Google Adds To Social Media Portfolio By Buying Slide

Posted on Aug 9 2010 - 11:48pm by Matt Jackson

Google has been making headways of sorts into the social networking arena and many analysts believe that they are gearing themselves up for a concerted push at the social networking crown that is currently held by Facebook. While they already own a number of social networking sites, including Orkut which is apparently very popular in Brazil, they have yet to make a real splash in Europe and the US.

The launch of Google Wave was about as high profile as you could get and while it was dubbed as being a social networking service, in reality it turned out to be an overly complicated suite of collaborative and communicative tools. It was so overwhelming, in fact, that it attracted far too few users to make it viable and Google has pulled the plug on the project stopping all support to the Google Wave services.

This week’s deal, worth a reputed $228m in acquisition fees and employee retention bonuses, is actually the latest in a reasonably long list of social media related acquisitions and it seems that if they’re going to have another swing at the social media game then they’re going to do it big time. Having already purchased a major part of social gaming company Zynga, the acquisition of Slide is yet another feather in their social gaming and social media cap.

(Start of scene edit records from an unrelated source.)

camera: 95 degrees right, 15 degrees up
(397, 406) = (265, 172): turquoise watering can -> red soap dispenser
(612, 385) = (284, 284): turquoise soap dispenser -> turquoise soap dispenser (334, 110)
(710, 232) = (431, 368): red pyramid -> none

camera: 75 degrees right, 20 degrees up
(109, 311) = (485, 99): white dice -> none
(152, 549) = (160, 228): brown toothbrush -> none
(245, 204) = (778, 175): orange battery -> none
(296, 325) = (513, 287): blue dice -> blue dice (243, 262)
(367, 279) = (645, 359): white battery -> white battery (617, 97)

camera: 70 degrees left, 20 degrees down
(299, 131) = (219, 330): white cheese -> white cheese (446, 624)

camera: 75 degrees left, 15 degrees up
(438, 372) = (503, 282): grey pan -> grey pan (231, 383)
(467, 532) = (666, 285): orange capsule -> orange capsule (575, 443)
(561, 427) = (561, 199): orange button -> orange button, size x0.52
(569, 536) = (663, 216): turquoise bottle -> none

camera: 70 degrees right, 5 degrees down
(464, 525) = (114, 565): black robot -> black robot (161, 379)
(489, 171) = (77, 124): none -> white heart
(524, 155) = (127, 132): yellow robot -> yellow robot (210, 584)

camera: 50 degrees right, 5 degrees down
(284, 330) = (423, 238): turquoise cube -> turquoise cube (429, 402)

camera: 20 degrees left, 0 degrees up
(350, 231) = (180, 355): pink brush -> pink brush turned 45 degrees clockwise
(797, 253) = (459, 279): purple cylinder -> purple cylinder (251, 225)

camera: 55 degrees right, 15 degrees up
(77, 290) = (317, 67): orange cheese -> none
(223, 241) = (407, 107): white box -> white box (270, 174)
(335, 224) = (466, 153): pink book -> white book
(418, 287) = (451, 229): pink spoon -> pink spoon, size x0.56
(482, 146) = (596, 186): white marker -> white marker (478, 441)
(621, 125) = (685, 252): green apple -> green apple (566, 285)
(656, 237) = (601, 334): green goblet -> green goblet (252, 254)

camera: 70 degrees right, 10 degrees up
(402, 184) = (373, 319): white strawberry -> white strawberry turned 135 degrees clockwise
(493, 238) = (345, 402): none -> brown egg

Slide was established by PayPal co-founder Max Levchin and looks almost certain to be the latest step towards a service that has been dubbed Google ME. Presumably, they know that taking on a website that now has more than 500 million devoted users across the world is not going to be a quick and simple push and it is quite possible that there may be some games and other social media additions that will become Google ME exclusive. One thing’s for sure, they’re not buying these companies just to tell the grandchildren that they own and run the likes of SuperPoke!

Were you a Google Wave user?

Will you join Google ME as soon as it surfaces in the wild?